Brief> Look for the line containing "We have decided" in the records below. Then output it and all the lines that follow, exactly and without any others.

── Listed records

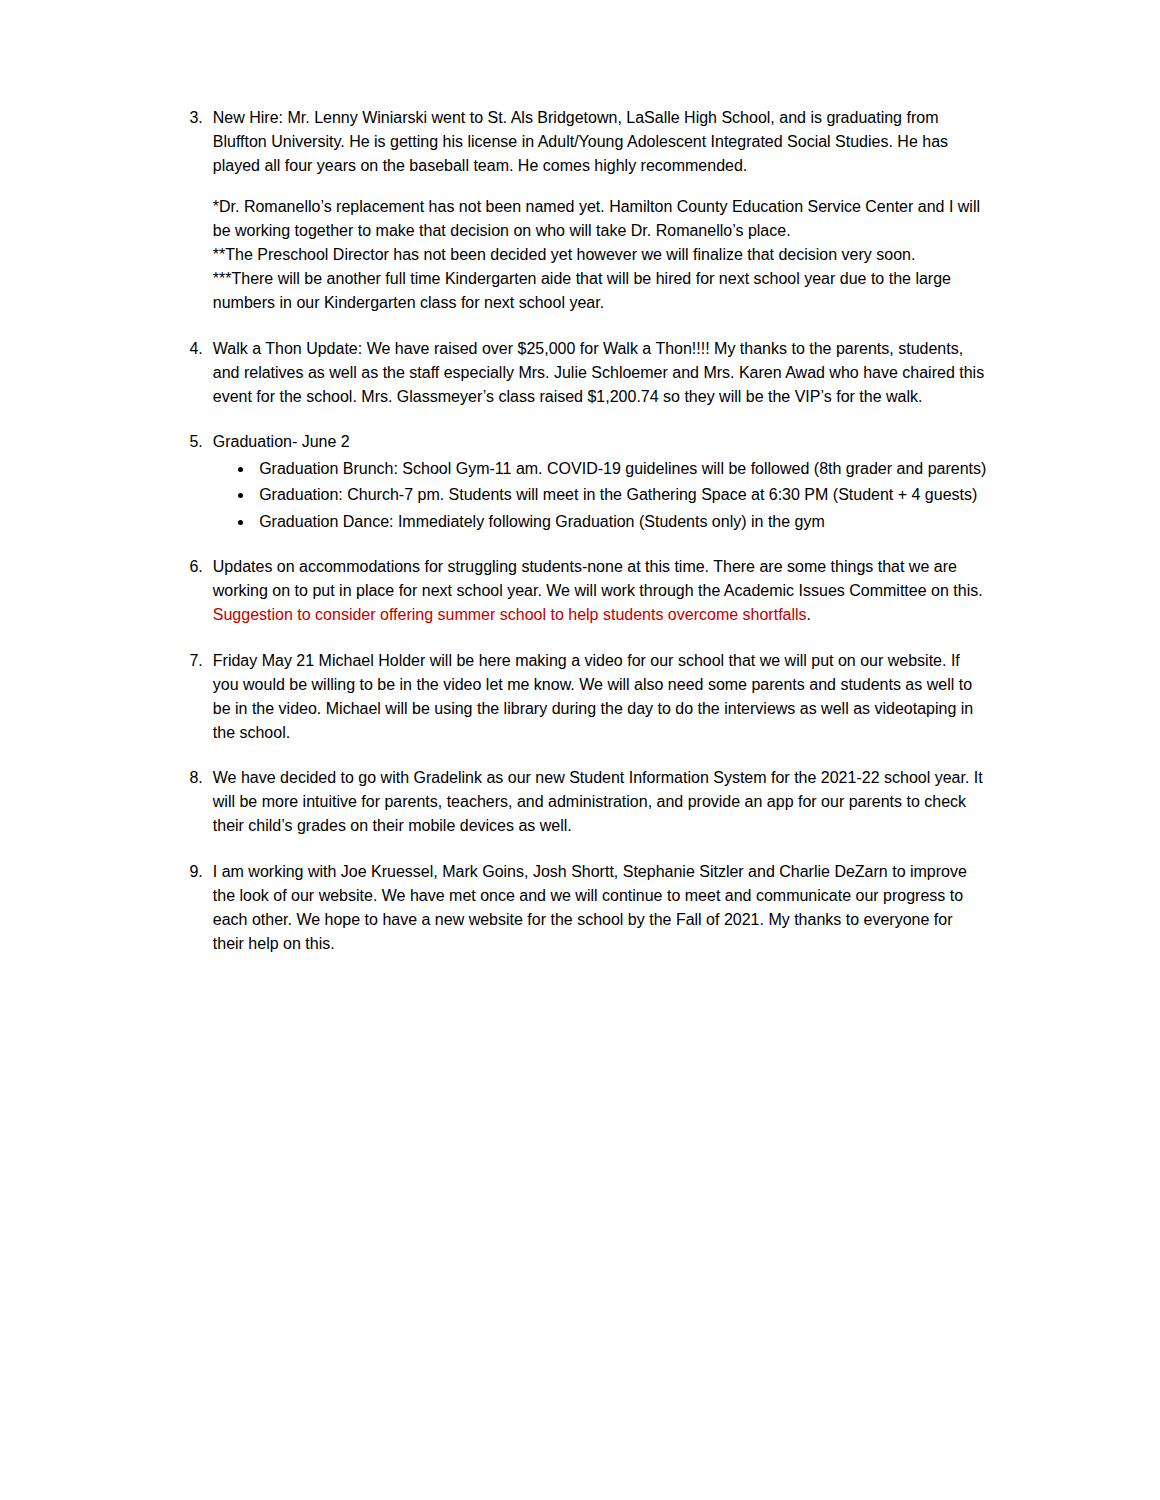New Hire: Mr. Lenny Winiarski went to St. Als Bridgetown, LaSalle High School, and is graduating from Bluffton University. He is getting his license in Adult/Young Adolescent Integrated Social Studies. He has played all four years on the baseball team. He comes highly recommended.
*Dr. Romanello’s replacement has not been named yet. Hamilton County Education Service Center and I will be working together to make that decision on who will take Dr. Romanello’s place.
**The Preschool Director has not been decided yet however we will finalize that decision very soon.
***There will be another full time Kindergarten aide that will be hired for next school year due to the large numbers in our Kindergarten class for next school year.
Walk a Thon Update: We have raised over $25,000 for Walk a Thon!!!! My thanks to the parents, students, and relatives as well as the staff especially Mrs. Julie Schloemer and Mrs. Karen Awad who have chaired this event for the school. Mrs. Glassmeyer’s class raised $1,200.74 so they will be the VIP’s for the walk.
Graduation- June 2
Graduation Brunch: School Gym-11 am. COVID-19 guidelines will be followed (8th grader and parents)
Graduation: Church-7 pm. Students will meet in the Gathering Space at 6:30 PM (Student + 4 guests)
Graduation Dance: Immediately following Graduation (Students only) in the gym
Updates on accommodations for struggling students-none at this time. There are some things that we are working on to put in place for next school year. We will work through the Academic Issues Committee on this. Suggestion to consider offering summer school to help students overcome shortfalls.
Friday May 21 Michael Holder will be here making a video for our school that we will put on our website. If you would be willing to be in the video let me know. We will also need some parents and students as well to be in the video. Michael will be using the library during the day to do the interviews as well as videotaping in the school.
We have decided to go with Gradelink as our new Student Information System for the 2021-22 school year. It will be more intuitive for parents, teachers, and administration, and provide an app for our parents to check their child’s grades on their mobile devices as well.
I am working with Joe Kruessel, Mark Goins, Josh Shortt, Stephanie Sitzler and Charlie DeZarn to improve the look of our website. We have met once and we will continue to meet and communicate our progress to each other. We hope to have a new website for the school by the Fall of 2021. My thanks to everyone for their help on this.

────

Answer to the exercise>
We have decided to go with Gradelink as our new Student Information System for the 2021-22 school year. It will be more intuitive for parents, teachers, and administration, and provide an app for our parents to check their child’s grades on their mobile devices as well.
I am working with Joe Kruessel, Mark Goins, Josh Shortt, Stephanie Sitzler and Charlie DeZarn to improve the look of our website. We have met once and we will continue to meet and communicate our progress to each other. We hope to have a new website for the school by the Fall of 2021. My thanks to everyone for their help on this.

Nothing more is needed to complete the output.